The Elizabethan playwright Christopher Marlowe was killed during an alleged drunken brawl in Eleanor Bull's house in Deptford Strand in May 1593. Various versions of Marlowe's death were current at the time. Francis Meres says Marlowe was "stabbed to death by a bawdy serving-man, a rival of his in his lewd love" as punishment for his "epicurism and atheism". In 1917, in the Dictionary of National Biography, Sir Sidney Lee wrote that Marlowe was killed in a drunken fight. Some modern theories posit that he was assassinated. It is commonly assumed that the fight took place in a Deptford tavern.
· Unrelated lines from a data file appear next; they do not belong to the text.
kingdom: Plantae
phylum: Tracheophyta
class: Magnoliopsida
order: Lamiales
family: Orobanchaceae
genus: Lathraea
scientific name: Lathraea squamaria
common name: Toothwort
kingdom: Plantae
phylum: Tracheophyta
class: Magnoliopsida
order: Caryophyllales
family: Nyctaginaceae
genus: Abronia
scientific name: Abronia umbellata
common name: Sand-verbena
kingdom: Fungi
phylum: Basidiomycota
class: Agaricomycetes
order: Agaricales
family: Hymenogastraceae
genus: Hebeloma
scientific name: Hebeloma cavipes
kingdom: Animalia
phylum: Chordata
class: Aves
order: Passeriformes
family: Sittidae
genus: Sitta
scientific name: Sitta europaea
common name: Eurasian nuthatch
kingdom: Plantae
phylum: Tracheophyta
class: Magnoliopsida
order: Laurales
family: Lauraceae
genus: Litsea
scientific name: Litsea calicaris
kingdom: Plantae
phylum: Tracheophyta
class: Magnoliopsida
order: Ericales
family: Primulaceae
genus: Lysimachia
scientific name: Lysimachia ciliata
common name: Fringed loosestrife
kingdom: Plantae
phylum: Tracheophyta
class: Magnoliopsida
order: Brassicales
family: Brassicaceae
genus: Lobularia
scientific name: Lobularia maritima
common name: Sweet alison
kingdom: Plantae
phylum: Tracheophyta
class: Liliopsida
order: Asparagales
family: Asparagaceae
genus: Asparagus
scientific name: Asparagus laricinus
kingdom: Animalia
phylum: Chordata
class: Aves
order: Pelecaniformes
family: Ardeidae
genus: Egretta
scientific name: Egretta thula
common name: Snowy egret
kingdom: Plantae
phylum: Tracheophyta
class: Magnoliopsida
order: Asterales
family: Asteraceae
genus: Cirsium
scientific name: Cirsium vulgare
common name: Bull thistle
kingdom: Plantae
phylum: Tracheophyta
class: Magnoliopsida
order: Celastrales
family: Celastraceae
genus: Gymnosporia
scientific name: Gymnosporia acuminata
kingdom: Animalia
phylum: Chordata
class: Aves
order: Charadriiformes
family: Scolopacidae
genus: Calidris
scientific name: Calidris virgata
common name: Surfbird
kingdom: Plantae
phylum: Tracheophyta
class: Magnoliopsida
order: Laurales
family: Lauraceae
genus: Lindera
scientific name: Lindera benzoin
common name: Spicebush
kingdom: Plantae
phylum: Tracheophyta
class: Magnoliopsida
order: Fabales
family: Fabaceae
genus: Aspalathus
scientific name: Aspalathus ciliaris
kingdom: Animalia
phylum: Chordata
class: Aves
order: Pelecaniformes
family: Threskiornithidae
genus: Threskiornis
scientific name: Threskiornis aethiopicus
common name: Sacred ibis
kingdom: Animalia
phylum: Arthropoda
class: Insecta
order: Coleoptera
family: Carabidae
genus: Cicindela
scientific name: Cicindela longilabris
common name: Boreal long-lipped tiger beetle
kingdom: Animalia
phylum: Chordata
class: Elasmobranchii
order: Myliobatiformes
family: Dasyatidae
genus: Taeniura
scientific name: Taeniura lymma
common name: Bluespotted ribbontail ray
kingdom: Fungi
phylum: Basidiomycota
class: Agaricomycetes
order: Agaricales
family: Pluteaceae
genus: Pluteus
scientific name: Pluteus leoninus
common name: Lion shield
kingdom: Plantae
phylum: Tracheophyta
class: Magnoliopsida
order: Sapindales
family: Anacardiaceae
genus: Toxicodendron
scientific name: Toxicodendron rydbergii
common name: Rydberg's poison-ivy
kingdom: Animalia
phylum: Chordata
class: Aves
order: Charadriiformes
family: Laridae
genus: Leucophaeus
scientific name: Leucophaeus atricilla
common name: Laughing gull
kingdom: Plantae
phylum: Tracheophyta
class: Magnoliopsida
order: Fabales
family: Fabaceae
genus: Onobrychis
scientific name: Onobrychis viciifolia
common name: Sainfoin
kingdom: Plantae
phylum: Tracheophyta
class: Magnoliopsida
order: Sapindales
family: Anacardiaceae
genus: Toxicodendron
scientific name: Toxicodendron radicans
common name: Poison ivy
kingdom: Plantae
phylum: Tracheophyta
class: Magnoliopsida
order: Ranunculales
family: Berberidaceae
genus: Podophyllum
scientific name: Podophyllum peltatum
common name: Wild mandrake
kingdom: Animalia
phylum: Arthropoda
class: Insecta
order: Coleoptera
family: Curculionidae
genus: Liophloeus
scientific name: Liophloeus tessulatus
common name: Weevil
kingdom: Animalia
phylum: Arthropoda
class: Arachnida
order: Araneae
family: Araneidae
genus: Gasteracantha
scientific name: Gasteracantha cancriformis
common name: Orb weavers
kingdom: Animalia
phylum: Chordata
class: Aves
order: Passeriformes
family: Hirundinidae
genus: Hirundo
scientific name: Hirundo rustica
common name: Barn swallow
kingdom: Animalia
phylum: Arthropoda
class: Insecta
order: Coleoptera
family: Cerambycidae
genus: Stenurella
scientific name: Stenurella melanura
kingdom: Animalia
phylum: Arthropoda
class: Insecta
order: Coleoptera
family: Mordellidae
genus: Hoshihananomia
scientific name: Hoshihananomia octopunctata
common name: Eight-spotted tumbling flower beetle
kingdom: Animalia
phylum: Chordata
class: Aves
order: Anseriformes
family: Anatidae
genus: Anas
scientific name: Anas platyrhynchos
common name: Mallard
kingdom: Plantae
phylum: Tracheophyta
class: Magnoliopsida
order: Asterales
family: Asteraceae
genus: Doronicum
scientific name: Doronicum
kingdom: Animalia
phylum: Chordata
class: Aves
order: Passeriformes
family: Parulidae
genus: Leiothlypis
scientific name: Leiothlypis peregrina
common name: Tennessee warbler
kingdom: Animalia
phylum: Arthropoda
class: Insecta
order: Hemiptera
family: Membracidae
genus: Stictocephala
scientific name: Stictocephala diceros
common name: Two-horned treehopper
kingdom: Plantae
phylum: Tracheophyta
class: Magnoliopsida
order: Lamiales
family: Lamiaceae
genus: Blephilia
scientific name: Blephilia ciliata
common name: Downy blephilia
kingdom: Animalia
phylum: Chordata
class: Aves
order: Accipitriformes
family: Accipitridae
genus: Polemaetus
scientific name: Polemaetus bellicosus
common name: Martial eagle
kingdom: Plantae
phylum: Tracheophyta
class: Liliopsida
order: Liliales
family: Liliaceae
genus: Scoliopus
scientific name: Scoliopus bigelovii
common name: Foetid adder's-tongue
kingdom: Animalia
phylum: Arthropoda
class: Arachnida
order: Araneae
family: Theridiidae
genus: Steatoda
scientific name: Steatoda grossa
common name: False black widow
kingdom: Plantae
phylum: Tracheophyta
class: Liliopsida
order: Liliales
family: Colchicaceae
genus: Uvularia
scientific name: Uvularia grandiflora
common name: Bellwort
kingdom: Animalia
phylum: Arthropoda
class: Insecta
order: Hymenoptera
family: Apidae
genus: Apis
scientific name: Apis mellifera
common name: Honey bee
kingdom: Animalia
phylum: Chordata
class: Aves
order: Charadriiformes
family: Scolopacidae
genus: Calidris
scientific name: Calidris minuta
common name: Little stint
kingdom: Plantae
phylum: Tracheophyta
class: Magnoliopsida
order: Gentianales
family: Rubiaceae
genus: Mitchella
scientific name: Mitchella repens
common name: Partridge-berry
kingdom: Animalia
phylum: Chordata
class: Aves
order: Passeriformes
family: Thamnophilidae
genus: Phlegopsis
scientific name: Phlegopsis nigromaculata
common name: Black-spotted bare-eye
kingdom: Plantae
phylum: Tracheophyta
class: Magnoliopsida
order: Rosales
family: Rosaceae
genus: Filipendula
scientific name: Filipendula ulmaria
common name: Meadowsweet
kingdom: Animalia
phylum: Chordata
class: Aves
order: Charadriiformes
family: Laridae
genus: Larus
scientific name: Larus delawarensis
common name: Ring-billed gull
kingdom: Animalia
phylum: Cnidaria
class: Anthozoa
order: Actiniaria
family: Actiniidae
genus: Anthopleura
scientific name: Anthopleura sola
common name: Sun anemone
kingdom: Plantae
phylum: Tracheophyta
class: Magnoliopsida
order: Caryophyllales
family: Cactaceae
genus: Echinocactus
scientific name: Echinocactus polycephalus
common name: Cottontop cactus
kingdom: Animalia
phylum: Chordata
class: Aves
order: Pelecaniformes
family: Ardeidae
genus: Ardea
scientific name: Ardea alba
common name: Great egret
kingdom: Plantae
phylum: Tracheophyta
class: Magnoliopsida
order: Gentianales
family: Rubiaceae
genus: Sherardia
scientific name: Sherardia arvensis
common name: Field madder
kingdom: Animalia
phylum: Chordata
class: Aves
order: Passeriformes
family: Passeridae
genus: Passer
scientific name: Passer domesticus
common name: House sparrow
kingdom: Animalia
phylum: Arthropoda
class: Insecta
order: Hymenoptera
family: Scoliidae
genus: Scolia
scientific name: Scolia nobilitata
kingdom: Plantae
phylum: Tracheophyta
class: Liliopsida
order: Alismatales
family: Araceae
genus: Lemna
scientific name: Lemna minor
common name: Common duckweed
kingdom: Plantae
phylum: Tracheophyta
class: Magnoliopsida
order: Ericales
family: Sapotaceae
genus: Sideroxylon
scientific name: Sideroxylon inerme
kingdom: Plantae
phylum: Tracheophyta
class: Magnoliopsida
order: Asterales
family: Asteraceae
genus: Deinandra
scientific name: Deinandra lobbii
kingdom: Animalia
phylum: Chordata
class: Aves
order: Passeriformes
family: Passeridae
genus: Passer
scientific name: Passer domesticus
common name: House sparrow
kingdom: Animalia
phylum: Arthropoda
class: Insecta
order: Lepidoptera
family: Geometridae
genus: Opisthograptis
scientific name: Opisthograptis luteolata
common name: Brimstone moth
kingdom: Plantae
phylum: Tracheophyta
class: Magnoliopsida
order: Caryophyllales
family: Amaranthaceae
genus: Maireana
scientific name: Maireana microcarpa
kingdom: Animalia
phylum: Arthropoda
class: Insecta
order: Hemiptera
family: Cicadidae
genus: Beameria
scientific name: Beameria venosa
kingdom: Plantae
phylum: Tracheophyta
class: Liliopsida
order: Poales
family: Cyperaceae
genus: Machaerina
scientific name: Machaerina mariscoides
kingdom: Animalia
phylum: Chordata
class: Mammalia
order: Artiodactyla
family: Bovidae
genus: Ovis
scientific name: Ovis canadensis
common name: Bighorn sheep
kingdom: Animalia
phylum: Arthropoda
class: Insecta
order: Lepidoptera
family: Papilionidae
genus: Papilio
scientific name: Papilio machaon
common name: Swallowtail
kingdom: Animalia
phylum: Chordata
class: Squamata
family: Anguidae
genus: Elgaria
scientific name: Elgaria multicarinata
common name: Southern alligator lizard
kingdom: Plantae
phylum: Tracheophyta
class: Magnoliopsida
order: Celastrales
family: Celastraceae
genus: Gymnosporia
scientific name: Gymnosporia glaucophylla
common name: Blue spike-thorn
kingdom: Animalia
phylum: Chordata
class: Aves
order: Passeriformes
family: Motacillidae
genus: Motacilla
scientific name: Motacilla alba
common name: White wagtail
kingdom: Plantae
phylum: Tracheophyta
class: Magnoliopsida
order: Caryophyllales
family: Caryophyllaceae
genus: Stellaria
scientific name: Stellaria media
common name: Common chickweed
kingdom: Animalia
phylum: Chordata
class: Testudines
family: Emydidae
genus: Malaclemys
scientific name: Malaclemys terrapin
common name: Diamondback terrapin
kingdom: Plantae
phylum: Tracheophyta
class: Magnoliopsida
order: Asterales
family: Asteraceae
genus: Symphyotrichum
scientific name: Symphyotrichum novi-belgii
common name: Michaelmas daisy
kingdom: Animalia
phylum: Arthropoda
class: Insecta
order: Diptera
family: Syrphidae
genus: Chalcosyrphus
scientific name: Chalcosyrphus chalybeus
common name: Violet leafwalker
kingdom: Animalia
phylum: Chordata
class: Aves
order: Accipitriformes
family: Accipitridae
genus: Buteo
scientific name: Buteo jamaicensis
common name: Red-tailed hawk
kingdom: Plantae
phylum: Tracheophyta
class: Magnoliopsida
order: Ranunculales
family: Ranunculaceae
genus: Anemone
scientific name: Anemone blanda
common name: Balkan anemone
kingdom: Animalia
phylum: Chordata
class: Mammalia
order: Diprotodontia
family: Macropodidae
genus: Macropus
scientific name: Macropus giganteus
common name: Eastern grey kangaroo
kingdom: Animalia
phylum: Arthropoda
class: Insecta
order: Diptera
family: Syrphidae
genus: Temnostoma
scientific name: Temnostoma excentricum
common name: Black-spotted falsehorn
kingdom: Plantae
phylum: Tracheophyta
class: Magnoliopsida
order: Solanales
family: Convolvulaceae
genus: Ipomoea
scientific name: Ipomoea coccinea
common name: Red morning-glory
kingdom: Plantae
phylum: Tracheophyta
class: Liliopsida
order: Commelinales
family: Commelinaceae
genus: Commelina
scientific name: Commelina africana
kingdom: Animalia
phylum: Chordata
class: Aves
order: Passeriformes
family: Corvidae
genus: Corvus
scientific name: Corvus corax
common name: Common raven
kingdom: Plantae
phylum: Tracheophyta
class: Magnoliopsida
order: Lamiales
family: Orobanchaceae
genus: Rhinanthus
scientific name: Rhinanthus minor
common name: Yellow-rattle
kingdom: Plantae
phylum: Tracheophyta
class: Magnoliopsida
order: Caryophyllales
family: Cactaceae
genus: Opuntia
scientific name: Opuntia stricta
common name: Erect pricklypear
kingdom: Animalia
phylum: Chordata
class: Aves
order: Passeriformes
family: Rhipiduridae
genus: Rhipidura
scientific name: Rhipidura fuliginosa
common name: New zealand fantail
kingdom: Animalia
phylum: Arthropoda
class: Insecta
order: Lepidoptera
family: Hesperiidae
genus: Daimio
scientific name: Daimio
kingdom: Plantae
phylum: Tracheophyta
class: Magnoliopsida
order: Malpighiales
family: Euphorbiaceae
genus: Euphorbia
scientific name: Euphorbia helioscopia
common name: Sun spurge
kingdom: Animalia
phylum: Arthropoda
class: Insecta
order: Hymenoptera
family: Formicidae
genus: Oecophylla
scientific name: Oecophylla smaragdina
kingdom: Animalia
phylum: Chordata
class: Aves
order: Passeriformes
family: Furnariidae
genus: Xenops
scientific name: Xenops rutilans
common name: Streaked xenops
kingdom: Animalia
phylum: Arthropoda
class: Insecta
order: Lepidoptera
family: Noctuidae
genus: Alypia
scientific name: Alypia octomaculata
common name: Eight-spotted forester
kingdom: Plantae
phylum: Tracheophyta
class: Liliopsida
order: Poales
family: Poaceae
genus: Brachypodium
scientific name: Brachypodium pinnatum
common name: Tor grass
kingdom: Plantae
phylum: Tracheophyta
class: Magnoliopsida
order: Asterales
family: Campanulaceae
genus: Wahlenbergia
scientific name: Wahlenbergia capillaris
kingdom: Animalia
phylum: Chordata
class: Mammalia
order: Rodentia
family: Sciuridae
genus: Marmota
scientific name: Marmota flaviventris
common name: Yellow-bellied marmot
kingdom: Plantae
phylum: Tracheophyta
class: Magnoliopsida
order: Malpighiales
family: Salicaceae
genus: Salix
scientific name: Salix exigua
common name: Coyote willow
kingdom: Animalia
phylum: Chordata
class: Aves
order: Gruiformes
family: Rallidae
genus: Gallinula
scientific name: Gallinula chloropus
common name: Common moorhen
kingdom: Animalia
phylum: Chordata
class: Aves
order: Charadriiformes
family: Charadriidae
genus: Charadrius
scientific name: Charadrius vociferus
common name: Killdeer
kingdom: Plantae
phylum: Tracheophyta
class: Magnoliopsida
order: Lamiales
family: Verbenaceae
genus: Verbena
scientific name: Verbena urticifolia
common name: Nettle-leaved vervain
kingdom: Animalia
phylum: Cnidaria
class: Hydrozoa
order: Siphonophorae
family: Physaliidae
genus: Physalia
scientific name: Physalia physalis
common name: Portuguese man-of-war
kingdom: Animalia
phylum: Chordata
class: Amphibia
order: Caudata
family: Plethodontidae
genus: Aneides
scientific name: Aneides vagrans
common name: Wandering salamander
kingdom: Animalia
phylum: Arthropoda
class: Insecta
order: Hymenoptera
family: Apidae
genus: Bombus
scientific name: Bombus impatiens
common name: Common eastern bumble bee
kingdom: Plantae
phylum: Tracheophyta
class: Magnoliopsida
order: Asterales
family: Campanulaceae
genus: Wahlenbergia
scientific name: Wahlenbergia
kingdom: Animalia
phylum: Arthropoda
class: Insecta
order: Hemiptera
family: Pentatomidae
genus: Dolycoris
The scholar Leslie Hotson discovered in 1925 the coroner's report on Marlowe's death in the Public Record Office which gave fuller details. Marlowe had spent all day in a house owned by the widow Eleanor Bull, along with three men, Ingram Frizer, Nicholas Skeres and Robert Poley. Witnesses testified that Frizer and Marlowe had earlier argued over the bill, exchanging "divers malicious words." Later, while Frizer was sitting at a table between the other two and Marlowe was lying behind him on a couch, Marlowe snatched Frizer's dagger and began attacking him. In the ensuing struggle, according to the coroner's report, Marlowe was accidentally stabbed above the right eye, killing him instantly. The jury concluded that Frizer acted in self-defence, and within a month he was pardoned. Marlowe was buried in an unmarked grave in the churchyard of St Nicholas, Deptford, on 1 June 1593.

==Notable people==

Among people associated with Deptford are Christopher Marlowe, who was stabbed to death at Deptford Strand; diarist John Evelyn (1620–1706), who lived at Sayes Court, and had Peter the Great (1672–1725) as a guest for about three months in 1698; Sir Francis Drake, who was knighted by Queen Elizabeth I aboard the Golden Hind in Deptford Docks; and Emperor Norton (Joshua Abraham Norton), the San Francisco eccentric and self-proclaimed "Emperor of the United States", who was born in Deptford in 1818.

Other people who have lived in Deptford range from the first governor of the East India Company and ambassador to the court of Russia, Thomas Smythe, whose magnificent house was destroyed by fire in 1618; to early members of the Chartist movement, John Gast and George Julian Harney; and the Cleveleys, John Cleveley the Elder and his sons John and Robert, a family of marine artists who also worked as tradesmen in the Dockyard. Another artist born in Deptford is Henry Courtney Selous, who is known for The Opening of The Great Exhibition, painted in 1851.

Members of rock groups Squeeze and Dire Straits lived on the Crossfield Estate in Deptford in the late 1970s, along with Mark Perry, founder of the punk fanzine Sniffin Glue and punk rock band Alternative TV. The DJ and music journalist Danny Baker lived near the Crossfield Estate, where he was born and brought up. Steve Harley, frontman of the glamrock band Cockney Rebel, was born in Deptford, as was British rapper and filmmaker Rapman (Andrew Onwubolu).

Children's author Robin Jarvis wrote two trilogies of books: The Deptford Mice (and a couple of spin off books called The Deptford Mouselets series) and The Deptford Histories, set in and around Deptford and featuring many of its landmarks.